The resins found in propolis only represent a small part of the phytonutrients found in propolis and honey, however. Other phytonutrients found both in honey and propolis have been shown to possess cancer-preventing and anti-tumor properties. These substances include caffeic acid methyl caffeate, phenylethyl caffeate, and phenylethyl dimethylcaffeate. Researchers have discovered that these substances prevent colon cancer in animals by shutting down activity of two enzymes, phosphatidylinositol-specific phospholipase C and lipoxygenase. When raw honey is extensively processed and heated, the benefits of these phytonutrients are largely eliminated.

Selecting and Storing Honey

Honey is sold in individual containers or in bulk. It is usually pasteurized, although oftentimes at farmer's markets you can find raw honey. Raw honey that has not been pasteurized, clarified, or filtered—provided it is of the highest nutritional quality and safety—is your best choice. Look for honey that states "100% pure." While regular honey is translucent, creamy honey is usually opaque and is made by adding finely crystallized honey back into liquid honey. Specialty honeys, made from the nectar of different flowers, such as thyme and lavender, are also available. Remember that the darker the color, the deeper the flavor.

It is important to keep honey stored in an airtight container so that it doesn't absorb moisture from the air. Honey stored this way in a cool dry place will keep almost indefinitely. One reason for this is that its high sugar content and acidic pH help to inhibit microorganism growth. Honey that is kept at colder temperatures tends to thicken, while honey that is kept at higher temperatures has a tendency to darken and have an altered flavor.

Tips For Cooking With Honey

If your honey has crystallized, placing the container in hot water for 15 minutes will help return it to its liquid state. Do not heat honey in the microwave as this alters its taste by increasing its hydroxymethylfurfural (HMF) content. To prevent honey from sticking to measuring cups and spoons, use honey that is in its liquid form.

Honey makes a good replacement for sugar in most recipes. Since honey is sweeter than sugar, you need to use less, one-half to three-quarters of a cup for each cup of sugar. For each cup of sugar replaced, you should also reduce the amount of liquid in the recipe by one-quarter of a cup. In addition, reduce the cooking temperature by 25°F since honey causes foods to brown more easily.

Some of our favorite ways to use honey include:

  • Using it in place of table sugar as a sweetener in your tea.
  • Drizzling apple slices with honey and sprinkling them with cinnamon.
  • To enjoy sweetened yogurt without excess sugar, mix a little honey into plain yogurt.
  • A delicious sandwich that is enjoyed by kids of all ages is a combination of peanut (or almond) butter, with bananas and honey.
  • In a saucepan over low heat, combine soymilk, honey and unsweetened dark chocolate to make a deliciously nutritious chocolate "milk" drink.

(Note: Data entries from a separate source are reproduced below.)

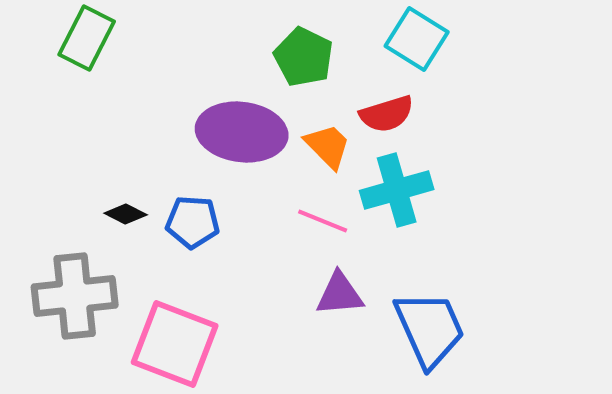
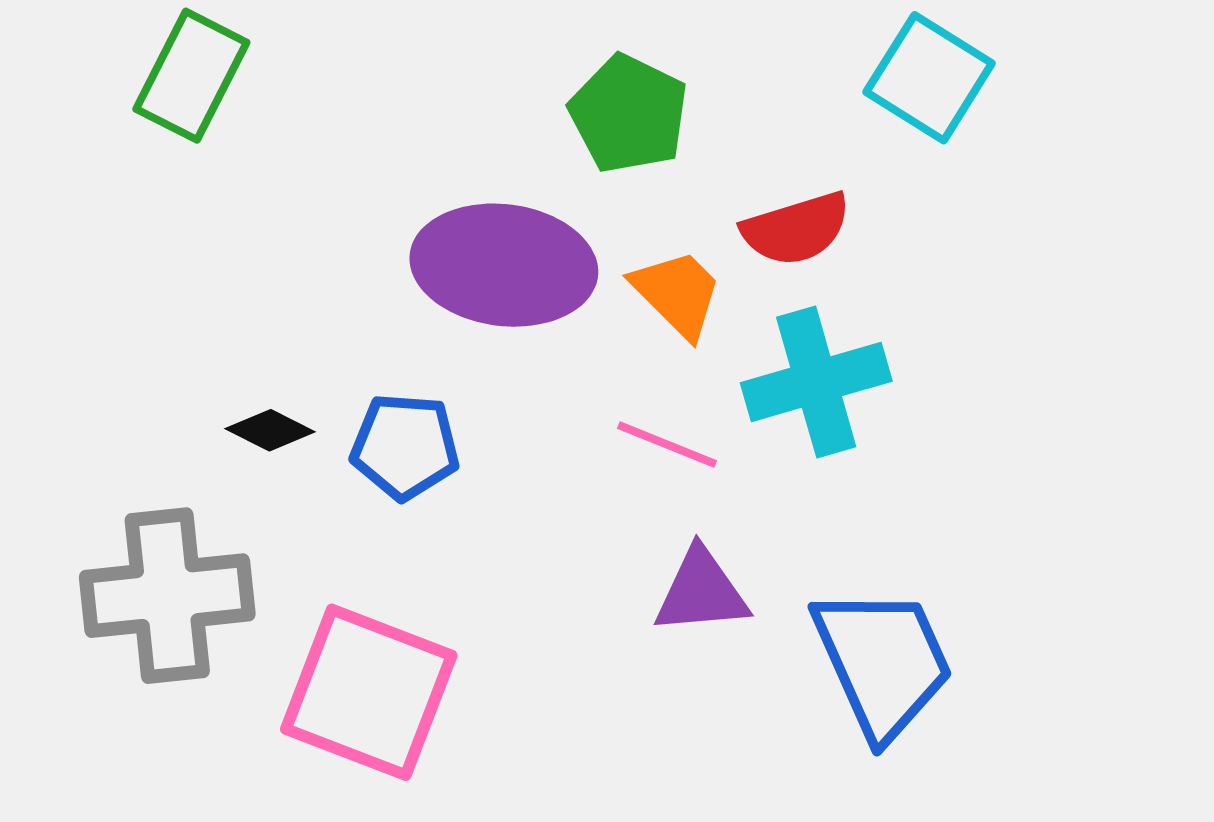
cyan square: (417, 39) -> (929, 78), moved

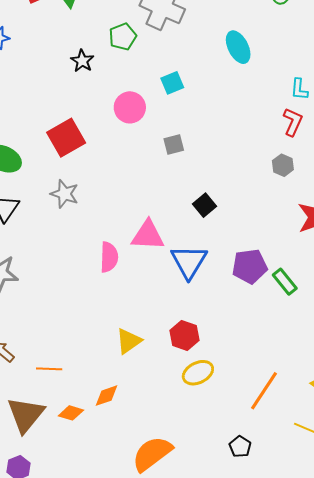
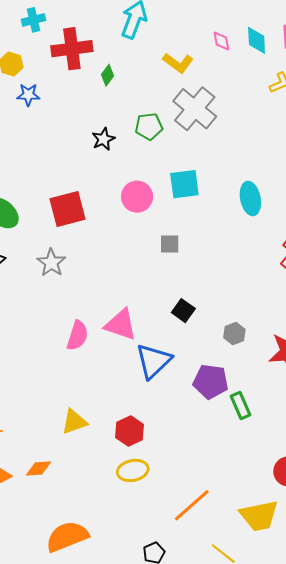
cyan ellipse: (238, 47) -> (250, 198), moved
cyan square: (172, 83) -> (184, 184), size x1.4
gray hexagon: (283, 165) -> (234, 334), moved
black square: (205, 205) -> (183, 311), turned -30

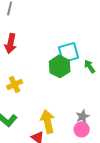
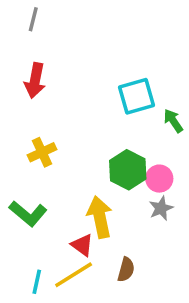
green hexagon: (60, 66) -> (128, 170), moved
pink circle: (82, 129) -> (159, 179), moved

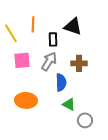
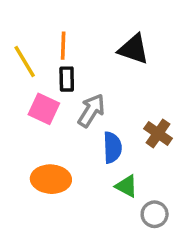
black rectangle: (53, 39) -> (67, 79), moved
pink square: (22, 60) -> (44, 109), turned 30
brown cross: (79, 63) -> (158, 133), moved, turned 35

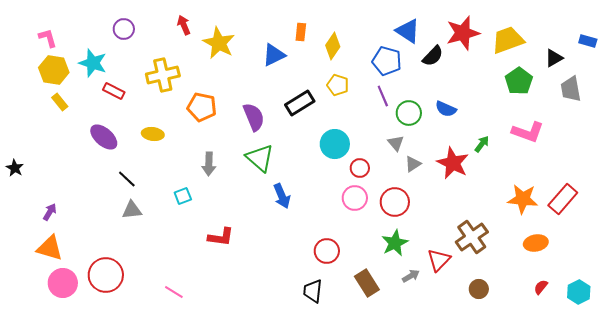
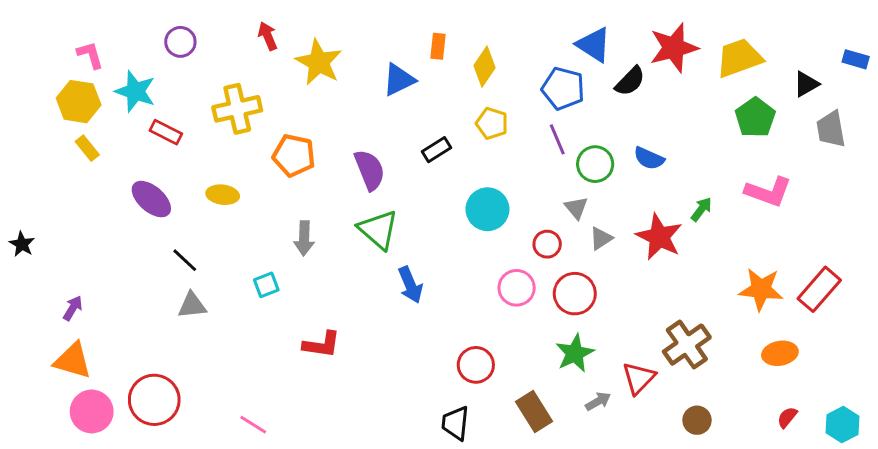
pink L-shape: (48, 38) -> (90, 55), moved
black rectangle: (300, 103) -> (437, 150), size x0.7
red circle: (360, 168) -> (547, 244), moved

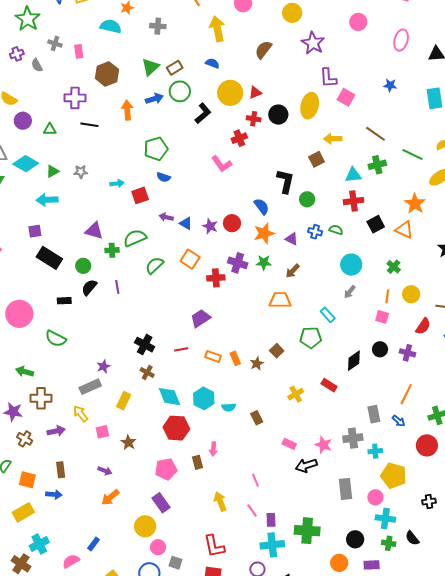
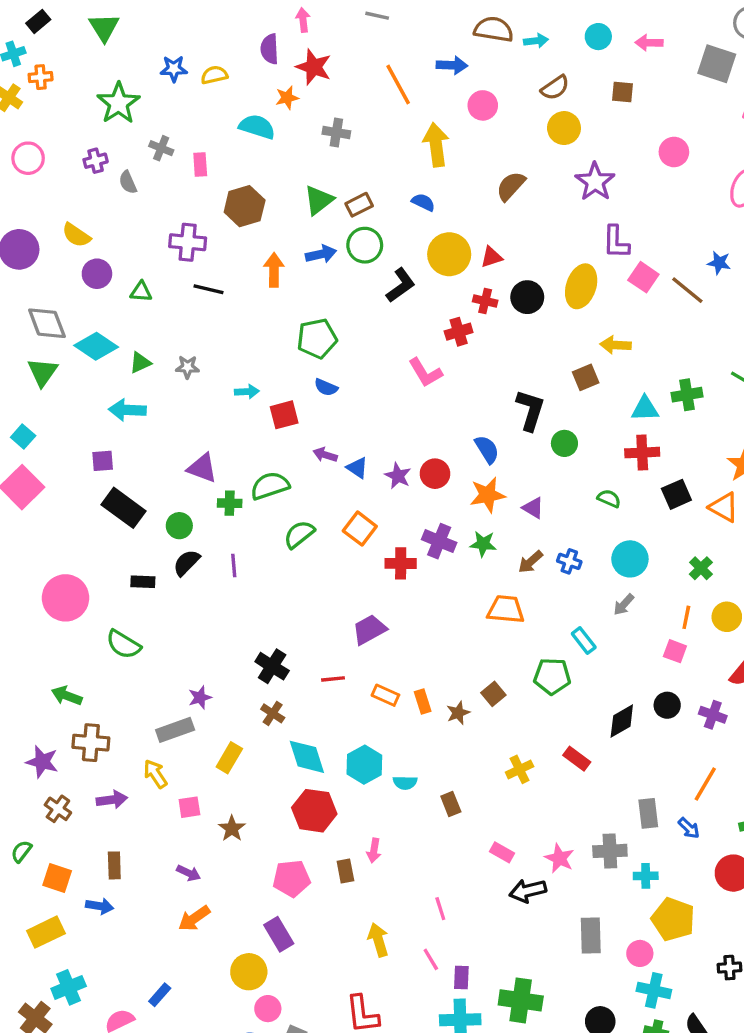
brown line: (375, 134) -> (687, 290), moved
blue cross: (315, 232) -> (569, 561), moved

Safety Concerns Related to Honey

Remember that the quality of honey is a function of the plants and environment from which pollen, saps, nectars and resins were gathered. Other substances found in the environment—including traces of heavy metals, pesticides, and antibiotics—have been shown to appear in honey. The amount varies greatly.

Do not feed honey-containing products or use honey as a flavoring for infants under one year of age; honey may contain Clostridium botulinum spores and toxins that can cause infant botulism, a life-threatening paralytic disease.